Sensory Applications: The possibility of using stress responsive promoters to detect and quantify preservation stress in food matrices was explored using known SigB promoters from L. monocytogenes and B. subtilis. While the reporters were effective in vitro the background signal noise made the systems difficult to apply in food matrices. Mathematical modelling indicated that SigB plays a role in surviving food preservation stresses in the minutes immediately after the stress was applied but had only a minimal long-term role. Finally, a collection of plant extracts with antimicrobial activity has been generated, and will be commercially exploited for use in foods.

This project has made significant advances in our understanding of the structure and function of the bacterial stressosome, and in the physicochemical state of the cytoplasm. Our novel data will shed light on the molecular mechanisms that underpin stress sensing.
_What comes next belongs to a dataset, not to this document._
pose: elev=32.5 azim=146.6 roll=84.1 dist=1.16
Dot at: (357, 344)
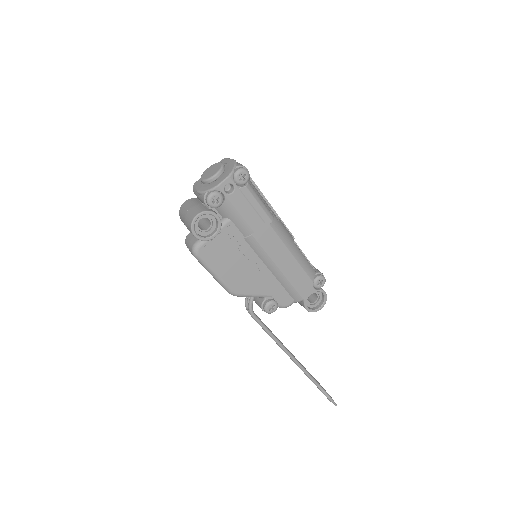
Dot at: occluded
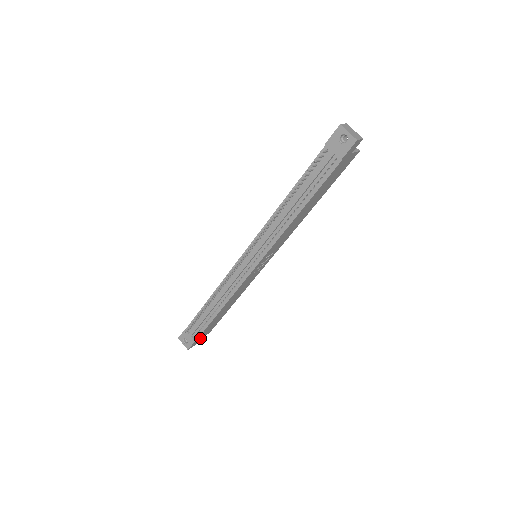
Ultimately understanding how bacteria “see” their environment will facilitate the development of new and improved control measures, with positive impacts on food spoilage and safety and on the treatment of infections.

We have developed innovative training strategies that will impact the approach of other ITNs and in fact doctoral programmes in general. The highly skilled and innovative researchers that have come through this training network have become invaluable additions to the scientific community. They will raise the bar globally in terms of employability and excellence within the life science sector.